Metro havasız ve boğucu. Siyah kapüşonlu kazaklar giymiş dazlak kafalı gençlerin yanından geçiyoruz. İçerde'den çıkmışlar sanki. Özenti gençlik. Şehri seyrediyorum ve büyük bir değişim görmüyorum. Belediye çok sıkı çalışıyor. Kaldırım taşları Osmanlı zamanından beri değişmemiş. Tarihe dokunmuyorlar, fakat yollar dökülüyor. Bir iki yeni bina, ama çoğunlukla eskiden nasılsa aynı; bu şehirde yaşayan ve ezik görünmeyen insanlar, diğerini ezmekte ustalaşmış olanlar.

Metro iki üç dakikada bir duruyor, yolcu sayısını azaltıp arttırıyor. Banliyölere vardığımızda şoför dışında üç kişi daha kalıyor. Biri tesbih çeken yaşlı bir adam, diğeriyse Harry Potter taklitçisi. Kendimi kötü bir fıkraya hapsolmuş gibi hissediyorum. Otobüsün evime varması otuz dakika sürüyor, oradan itibaren beş dakikalık yolum var, ama bu sıcakta sekiz on dakikayı bulur.

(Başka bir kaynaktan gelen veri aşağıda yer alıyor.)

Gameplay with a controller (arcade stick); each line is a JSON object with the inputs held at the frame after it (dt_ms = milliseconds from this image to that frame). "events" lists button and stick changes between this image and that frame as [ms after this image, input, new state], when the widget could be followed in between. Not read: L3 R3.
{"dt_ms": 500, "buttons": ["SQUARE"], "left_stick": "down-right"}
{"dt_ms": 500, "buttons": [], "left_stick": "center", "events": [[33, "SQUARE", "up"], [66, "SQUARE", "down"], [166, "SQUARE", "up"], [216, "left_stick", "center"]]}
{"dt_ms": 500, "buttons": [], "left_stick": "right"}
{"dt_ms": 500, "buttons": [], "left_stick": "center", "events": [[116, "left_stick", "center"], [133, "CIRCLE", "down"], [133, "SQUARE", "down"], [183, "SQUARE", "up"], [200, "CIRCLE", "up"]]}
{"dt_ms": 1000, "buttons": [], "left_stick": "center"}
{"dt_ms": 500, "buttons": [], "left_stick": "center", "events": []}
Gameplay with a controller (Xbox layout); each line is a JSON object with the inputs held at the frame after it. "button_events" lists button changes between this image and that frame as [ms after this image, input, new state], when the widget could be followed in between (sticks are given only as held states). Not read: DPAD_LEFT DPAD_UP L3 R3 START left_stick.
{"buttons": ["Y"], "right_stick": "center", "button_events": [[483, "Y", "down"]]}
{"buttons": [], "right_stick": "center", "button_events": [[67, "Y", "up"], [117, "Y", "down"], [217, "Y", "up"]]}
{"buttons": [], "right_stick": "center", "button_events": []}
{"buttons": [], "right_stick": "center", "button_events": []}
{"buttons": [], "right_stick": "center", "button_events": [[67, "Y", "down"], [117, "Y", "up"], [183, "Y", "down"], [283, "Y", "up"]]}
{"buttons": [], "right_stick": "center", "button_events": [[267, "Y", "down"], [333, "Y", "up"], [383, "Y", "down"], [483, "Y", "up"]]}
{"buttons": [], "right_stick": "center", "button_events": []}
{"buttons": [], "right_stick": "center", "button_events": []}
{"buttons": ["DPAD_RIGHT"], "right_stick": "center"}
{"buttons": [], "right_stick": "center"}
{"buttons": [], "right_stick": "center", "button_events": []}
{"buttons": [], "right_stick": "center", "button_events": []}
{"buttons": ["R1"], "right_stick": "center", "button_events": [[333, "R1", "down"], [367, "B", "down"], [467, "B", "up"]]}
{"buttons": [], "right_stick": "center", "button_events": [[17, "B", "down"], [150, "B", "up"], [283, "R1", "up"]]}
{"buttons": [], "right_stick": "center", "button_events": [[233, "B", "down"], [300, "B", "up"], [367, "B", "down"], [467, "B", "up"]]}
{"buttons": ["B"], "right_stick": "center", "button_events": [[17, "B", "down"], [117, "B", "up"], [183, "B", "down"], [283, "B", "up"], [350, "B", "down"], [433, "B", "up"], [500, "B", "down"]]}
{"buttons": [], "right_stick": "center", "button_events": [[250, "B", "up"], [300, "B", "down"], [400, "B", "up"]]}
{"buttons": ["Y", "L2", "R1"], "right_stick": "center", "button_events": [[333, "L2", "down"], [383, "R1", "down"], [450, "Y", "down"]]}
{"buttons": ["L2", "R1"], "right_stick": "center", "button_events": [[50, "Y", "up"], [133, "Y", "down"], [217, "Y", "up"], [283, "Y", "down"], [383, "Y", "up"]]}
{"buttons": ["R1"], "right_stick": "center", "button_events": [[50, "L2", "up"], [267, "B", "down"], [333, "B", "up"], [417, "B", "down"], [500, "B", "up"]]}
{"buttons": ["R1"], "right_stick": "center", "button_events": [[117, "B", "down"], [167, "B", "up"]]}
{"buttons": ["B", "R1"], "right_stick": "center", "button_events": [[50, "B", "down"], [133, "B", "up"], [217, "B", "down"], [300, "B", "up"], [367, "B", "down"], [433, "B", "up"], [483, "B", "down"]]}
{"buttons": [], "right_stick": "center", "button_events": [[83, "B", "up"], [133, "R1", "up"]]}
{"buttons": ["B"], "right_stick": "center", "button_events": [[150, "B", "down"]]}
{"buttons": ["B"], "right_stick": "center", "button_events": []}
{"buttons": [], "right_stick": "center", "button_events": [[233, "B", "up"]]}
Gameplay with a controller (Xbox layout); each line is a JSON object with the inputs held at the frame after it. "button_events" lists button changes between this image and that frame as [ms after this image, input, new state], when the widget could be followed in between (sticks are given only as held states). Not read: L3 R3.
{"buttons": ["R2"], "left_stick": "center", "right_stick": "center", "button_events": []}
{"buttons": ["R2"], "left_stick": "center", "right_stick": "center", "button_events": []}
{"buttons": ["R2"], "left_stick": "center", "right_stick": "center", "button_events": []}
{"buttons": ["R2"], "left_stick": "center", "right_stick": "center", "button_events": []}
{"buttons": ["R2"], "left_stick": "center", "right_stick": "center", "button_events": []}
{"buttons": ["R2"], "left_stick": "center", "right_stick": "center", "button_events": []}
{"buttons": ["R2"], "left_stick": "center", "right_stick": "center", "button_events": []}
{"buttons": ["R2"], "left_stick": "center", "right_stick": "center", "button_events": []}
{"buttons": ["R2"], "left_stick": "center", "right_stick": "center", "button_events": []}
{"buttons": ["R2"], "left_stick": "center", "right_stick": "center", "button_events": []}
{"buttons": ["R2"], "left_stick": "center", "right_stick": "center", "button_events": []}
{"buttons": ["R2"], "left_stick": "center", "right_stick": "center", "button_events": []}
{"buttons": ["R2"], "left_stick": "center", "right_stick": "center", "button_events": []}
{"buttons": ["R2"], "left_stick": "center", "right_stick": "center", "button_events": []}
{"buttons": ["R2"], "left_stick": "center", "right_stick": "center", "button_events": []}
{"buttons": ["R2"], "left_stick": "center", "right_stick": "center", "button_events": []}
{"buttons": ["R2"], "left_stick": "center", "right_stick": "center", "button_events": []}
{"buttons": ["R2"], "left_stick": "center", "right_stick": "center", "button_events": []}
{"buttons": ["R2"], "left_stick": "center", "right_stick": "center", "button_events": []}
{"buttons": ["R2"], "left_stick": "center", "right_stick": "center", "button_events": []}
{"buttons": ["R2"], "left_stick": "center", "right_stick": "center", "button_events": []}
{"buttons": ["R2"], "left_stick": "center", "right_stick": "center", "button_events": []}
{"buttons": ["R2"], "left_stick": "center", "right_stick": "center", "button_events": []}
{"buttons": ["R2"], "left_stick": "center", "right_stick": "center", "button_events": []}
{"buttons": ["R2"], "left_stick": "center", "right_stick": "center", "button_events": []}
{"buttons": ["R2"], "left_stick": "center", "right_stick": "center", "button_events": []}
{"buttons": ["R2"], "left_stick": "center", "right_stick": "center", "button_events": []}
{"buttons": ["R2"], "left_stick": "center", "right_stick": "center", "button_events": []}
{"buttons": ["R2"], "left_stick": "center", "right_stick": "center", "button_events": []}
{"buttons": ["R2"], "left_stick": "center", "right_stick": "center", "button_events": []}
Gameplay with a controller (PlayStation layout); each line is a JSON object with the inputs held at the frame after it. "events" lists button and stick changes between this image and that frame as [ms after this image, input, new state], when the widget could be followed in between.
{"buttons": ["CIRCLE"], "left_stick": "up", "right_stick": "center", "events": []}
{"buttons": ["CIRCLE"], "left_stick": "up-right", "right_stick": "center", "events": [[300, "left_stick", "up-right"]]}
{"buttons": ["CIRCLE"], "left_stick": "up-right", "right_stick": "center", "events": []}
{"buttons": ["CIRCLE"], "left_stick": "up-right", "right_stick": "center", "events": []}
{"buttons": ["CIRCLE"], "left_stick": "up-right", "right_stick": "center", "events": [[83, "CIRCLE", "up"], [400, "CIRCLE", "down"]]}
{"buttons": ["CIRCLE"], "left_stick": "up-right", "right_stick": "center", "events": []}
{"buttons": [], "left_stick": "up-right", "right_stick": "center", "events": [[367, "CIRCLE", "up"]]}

Normalde yılın bu zamanlarında sokakta boş boş sigara içen, atm kuyruğunda sıra bekleyen, bir yerlerde telefonla tartışan biriyle karşılaşmadan 10 metre bile yürüyemezsiniz, ama havalar yüzünden insanlar bu aktiviteleri akşamüstüne erteliyorlar. Evime kadar kimseyle karşılaşmadan yürüyorum. Mahallem nasıl bıraktıysam öyle. Yüzde doksan beş eskisi gibi ve kalan yüzde beşlik kısmı da yeni evlere dönüştürülen eski binalar. Güneş o kadar yakıcı ki, evimi gördüğümde cebimde kalan birkaç lira çoktan eriyip gidiyor.
Evimi gördüğüme daha önce hiç bu kadar sevinmemiştim. Bir parçam onu göremeyeceğime emindi, çünkü bu sıcakta yere düşüp öleceğimi düşünüyordu. Siyah çatılı, üç yatak odalı bir ev benimki. Bahçem onu bıraktığımdan daha iyi durumda. Belli ki annemler evle ilgilenmiş. Kapının yanına sakladıkları anahtarı buluyorum. Oyalanmadan içeri giriyorum ve adımımı atar atmaz kendimi evimde hissediyorum. Hafif bir yalnızlık hissi de var. Buz dolabım taze yiyeceklerle dolu. Kedime sesleniyorum. Gelmiyor, ama yerdeki mama tabağına bakılırsa annemler daha bu sabah onu beslemiş. Alerjim tutmadan çiçekleri dışarı çıkartıyorum. Uzun bir duş alıyorum. Ancak ne kadar ovalarsam ovalayayım ter kokusu üzerimden bir türlü çıkmıyor.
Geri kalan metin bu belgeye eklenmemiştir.